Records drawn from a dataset
******

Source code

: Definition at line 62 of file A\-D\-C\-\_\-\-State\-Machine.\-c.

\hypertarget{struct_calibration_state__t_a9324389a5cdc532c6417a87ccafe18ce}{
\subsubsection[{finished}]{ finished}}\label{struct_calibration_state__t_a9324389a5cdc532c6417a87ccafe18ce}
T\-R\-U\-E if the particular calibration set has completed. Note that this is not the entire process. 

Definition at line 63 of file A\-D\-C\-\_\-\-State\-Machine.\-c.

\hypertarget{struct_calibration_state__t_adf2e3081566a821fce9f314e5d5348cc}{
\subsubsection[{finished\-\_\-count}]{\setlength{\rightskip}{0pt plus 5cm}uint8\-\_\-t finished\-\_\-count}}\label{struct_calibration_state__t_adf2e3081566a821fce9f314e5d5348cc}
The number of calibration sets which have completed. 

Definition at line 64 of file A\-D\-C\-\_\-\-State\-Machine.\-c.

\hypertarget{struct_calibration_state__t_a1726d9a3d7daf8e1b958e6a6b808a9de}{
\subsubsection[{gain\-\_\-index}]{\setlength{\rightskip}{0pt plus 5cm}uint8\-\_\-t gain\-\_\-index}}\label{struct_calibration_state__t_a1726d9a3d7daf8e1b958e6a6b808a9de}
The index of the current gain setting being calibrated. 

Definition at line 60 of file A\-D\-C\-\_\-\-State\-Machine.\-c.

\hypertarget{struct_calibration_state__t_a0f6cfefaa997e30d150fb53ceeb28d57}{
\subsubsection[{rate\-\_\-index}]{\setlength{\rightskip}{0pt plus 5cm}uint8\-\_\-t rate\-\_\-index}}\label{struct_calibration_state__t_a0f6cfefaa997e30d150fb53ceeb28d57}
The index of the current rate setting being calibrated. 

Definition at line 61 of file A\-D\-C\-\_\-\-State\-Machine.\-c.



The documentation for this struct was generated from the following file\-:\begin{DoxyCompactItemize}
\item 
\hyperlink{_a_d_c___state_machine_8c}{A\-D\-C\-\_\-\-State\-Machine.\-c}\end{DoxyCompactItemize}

******

Assigned task. The records shown above are to be retyped exactly, with none omitted.

Answer for the task.
Source code

: Definition at line 62 of file A\-D\-C\-\_\-\-State\-Machine.\-c.

\hypertarget{struct_calibration_state__t_a9324389a5cdc532c6417a87ccafe18ce}{
\subsubsection[{finished}]{ finished}}\label{struct_calibration_state__t_a9324389a5cdc532c6417a87ccafe18ce}
T\-R\-U\-E if the particular calibration set has completed. Note that this is not the entire process. 

Definition at line 63 of file A\-D\-C\-\_\-\-State\-Machine.\-c.

\hypertarget{struct_calibration_state__t_adf2e3081566a821fce9f314e5d5348cc}{
\subsubsection[{finished\-\_\-count}]{\setlength{\rightskip}{0pt plus 5cm}uint8\-\_\-t finished\-\_\-count}}\label{struct_calibration_state__t_adf2e3081566a821fce9f314e5d5348cc}
The number of calibration sets which have completed. 

Definition at line 64 of file A\-D\-C\-\_\-\-State\-Machine.\-c.

\hypertarget{struct_calibration_state__t_a1726d9a3d7daf8e1b958e6a6b808a9de}{
\subsubsection[{gain\-\_\-index}]{\setlength{\rightskip}{0pt plus 5cm}uint8\-\_\-t gain\-\_\-index}}\label{struct_calibration_state__t_a1726d9a3d7daf8e1b958e6a6b808a9de}
The index of the current gain setting being calibrated. 

Definition at line 60 of file A\-D\-C\-\_\-\-State\-Machine.\-c.

\hypertarget{struct_calibration_state__t_a0f6cfefaa997e30d150fb53ceeb28d57}{
\subsubsection[{rate\-\_\-index}]{\setlength{\rightskip}{0pt plus 5cm}uint8\-\_\-t rate\-\_\-index}}\label{struct_calibration_state__t_a0f6cfefaa997e30d150fb53ceeb28d57}
The index of the current rate setting being calibrated. 

Definition at line 61 of file A\-D\-C\-\_\-\-State\-Machine.\-c.



The documentation for this struct was generated from the following file\-:\begin{DoxyCompactItemize}
\item 
\hyperlink{_a_d_c___state_machine_8c}{A\-D\-C\-\_\-\-State\-Machine.\-c}\end{DoxyCompactItemize}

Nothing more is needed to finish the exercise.